---------- TASK INPUT ----------

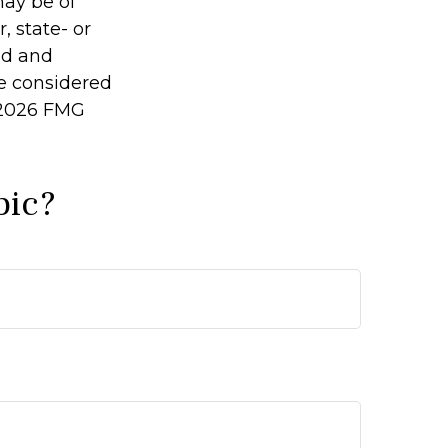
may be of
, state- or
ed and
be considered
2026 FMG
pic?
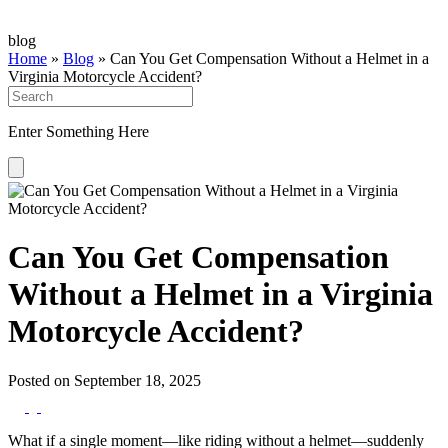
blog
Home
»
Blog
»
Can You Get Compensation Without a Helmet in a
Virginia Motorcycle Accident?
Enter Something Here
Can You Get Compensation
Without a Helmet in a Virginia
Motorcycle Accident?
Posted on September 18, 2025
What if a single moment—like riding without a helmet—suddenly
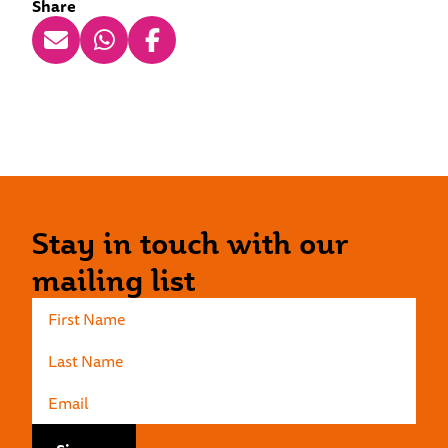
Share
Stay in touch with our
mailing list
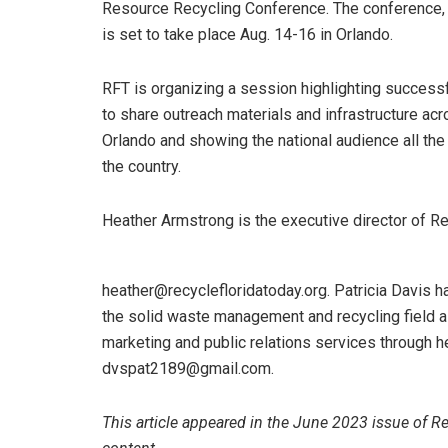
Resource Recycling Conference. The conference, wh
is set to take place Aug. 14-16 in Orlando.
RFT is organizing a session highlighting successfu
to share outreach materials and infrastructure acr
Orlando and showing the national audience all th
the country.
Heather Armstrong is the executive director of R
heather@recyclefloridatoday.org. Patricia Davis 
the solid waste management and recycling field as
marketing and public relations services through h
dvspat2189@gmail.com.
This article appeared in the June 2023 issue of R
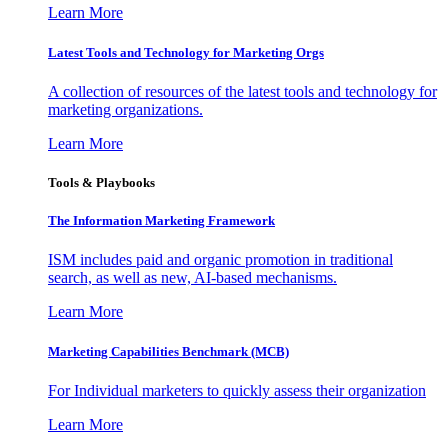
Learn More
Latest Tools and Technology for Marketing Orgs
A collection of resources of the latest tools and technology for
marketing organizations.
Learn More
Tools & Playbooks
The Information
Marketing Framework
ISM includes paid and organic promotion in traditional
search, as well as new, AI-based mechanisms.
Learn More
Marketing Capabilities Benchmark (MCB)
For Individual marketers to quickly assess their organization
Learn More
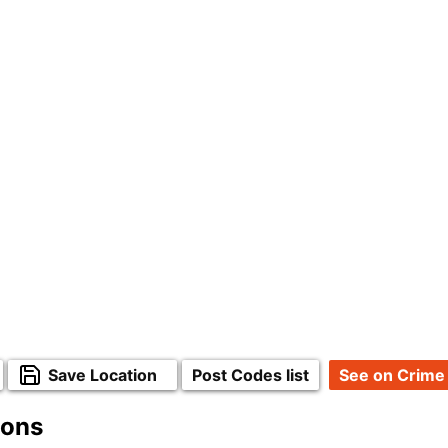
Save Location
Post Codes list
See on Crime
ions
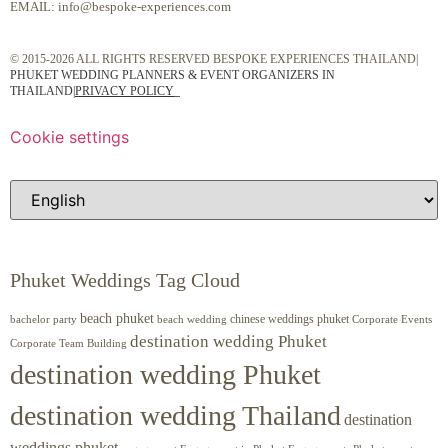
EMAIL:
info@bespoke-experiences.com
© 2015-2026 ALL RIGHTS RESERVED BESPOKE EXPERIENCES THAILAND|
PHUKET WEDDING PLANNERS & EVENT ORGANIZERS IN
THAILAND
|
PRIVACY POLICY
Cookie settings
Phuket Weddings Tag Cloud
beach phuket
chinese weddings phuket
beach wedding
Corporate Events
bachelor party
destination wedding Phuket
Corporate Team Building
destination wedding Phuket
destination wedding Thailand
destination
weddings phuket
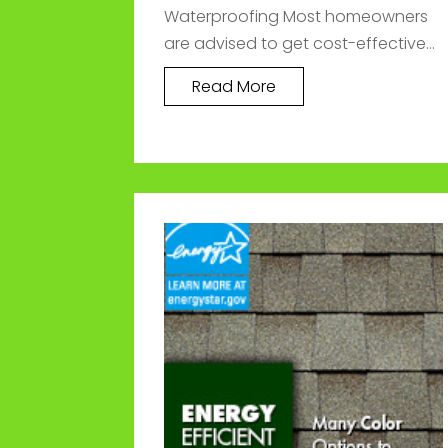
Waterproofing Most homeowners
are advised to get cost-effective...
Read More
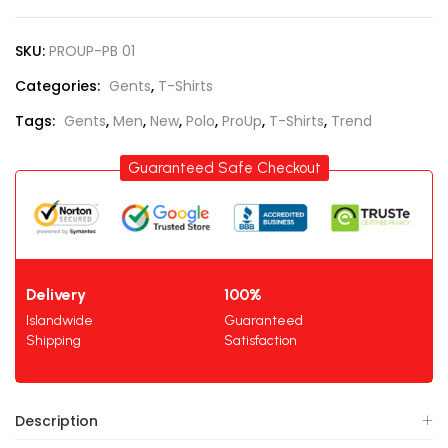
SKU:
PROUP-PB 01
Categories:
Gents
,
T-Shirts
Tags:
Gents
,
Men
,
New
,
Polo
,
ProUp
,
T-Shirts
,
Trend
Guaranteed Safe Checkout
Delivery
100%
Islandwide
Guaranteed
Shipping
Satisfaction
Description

----------
---------- TASK INPUT ----------

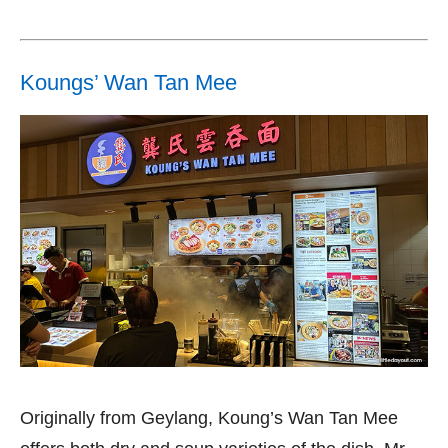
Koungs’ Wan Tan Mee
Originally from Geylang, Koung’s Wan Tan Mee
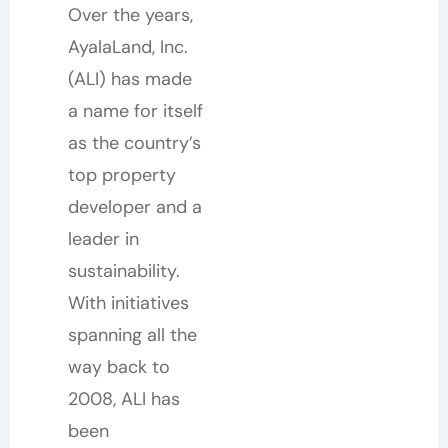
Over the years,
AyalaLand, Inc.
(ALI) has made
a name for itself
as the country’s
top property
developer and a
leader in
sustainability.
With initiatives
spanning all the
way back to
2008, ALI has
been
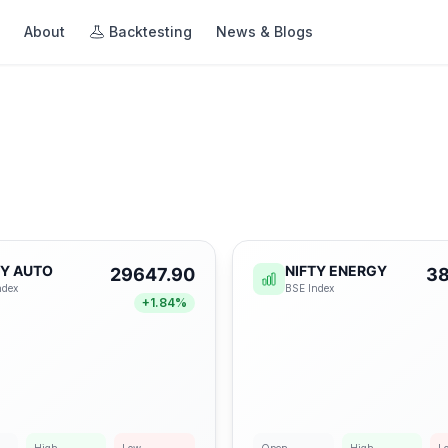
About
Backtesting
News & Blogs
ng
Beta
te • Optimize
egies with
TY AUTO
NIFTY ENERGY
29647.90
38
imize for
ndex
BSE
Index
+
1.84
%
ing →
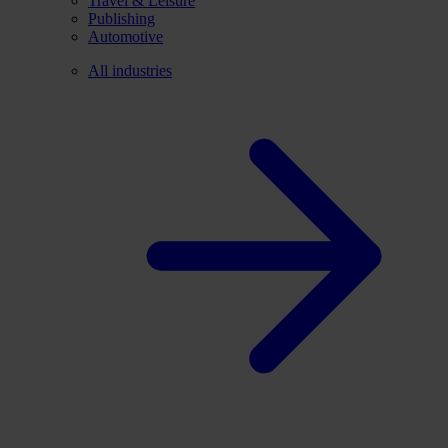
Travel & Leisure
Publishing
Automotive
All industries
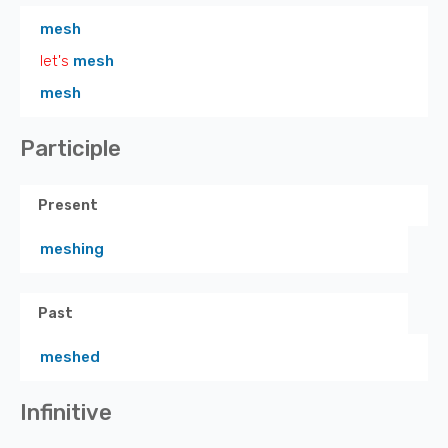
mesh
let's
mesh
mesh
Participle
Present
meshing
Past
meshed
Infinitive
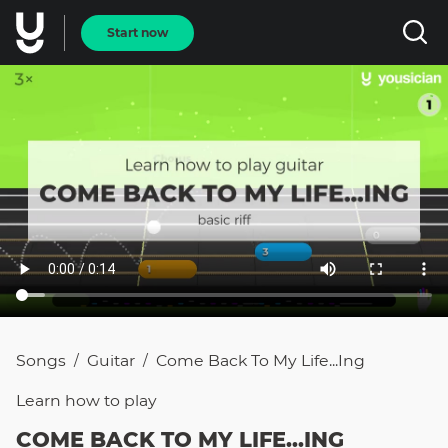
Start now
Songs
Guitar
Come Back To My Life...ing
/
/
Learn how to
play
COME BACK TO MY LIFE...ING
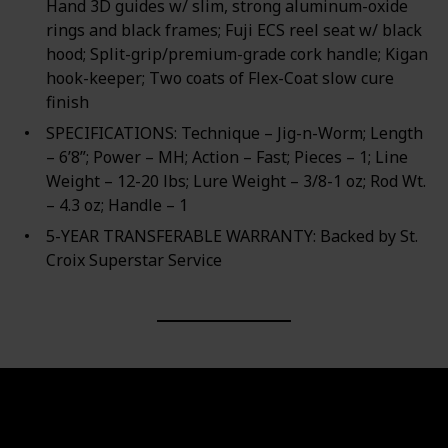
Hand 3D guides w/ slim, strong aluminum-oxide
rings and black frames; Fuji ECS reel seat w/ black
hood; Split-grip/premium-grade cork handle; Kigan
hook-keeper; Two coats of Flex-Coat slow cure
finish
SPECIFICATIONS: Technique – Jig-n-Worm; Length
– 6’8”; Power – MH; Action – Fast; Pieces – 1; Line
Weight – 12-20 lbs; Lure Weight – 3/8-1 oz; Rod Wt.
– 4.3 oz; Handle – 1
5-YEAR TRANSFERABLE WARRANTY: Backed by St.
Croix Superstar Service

----------
---------- TASK INPUT ----------

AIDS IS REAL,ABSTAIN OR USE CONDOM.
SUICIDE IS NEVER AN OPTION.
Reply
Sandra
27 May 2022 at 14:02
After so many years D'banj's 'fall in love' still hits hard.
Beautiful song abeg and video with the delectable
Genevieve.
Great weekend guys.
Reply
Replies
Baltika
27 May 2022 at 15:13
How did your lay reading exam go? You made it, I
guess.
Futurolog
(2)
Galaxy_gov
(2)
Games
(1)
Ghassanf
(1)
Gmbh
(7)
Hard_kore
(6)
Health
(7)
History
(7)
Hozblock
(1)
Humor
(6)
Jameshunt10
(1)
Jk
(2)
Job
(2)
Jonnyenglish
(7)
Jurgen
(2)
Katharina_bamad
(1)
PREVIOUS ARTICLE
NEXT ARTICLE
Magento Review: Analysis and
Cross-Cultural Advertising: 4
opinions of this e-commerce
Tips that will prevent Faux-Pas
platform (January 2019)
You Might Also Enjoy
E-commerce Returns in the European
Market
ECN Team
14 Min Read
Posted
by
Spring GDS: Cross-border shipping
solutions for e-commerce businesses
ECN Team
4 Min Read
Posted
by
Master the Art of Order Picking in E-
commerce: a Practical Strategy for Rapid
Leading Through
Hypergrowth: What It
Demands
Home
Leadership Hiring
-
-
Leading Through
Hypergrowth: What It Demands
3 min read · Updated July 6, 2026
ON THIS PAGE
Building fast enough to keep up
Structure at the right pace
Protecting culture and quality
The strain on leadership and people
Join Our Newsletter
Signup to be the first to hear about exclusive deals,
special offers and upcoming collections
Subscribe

----------

• **TASK BRIEF**
Rewrite the part that opens with the line containing "AIDS IS REAL,ABSTAIN OR USE CONDOM." and closes with the line containing "Magento Review: Analysis and", substituting "Comedy" for "Humor" and leaving everything else as it is.

• **RESPONSE BOX**
AIDS IS REAL,ABSTAIN OR USE CONDOM.
SUICIDE IS NEVER AN OPTION.
Reply
Sandra
27 May 2022 at 14:02
After so many years D'banj's 'fall in love' still hits hard.
Beautiful song abeg and video with the delectable
Genevieve.
Great weekend guys.
Reply
Replies
Baltika
27 May 2022 at 15:13
How did your lay reading exam go? You made it, I
guess.
Futurolog
(2)
Galaxy_gov
(2)
Games
(1)
Ghassanf
(1)
Gmbh
(7)
Hard_kore
(6)
Health
(7)
History
(7)
Hozblock
(1)
Comedy
(6)
Jameshunt10
(1)
Jk
(2)
Job
(2)
Jonnyenglish
(7)
Jurgen
(2)
Katharina_bamad
(1)
PREVIOUS ARTICLE
NEXT ARTICLE
Magento Review: Analysis and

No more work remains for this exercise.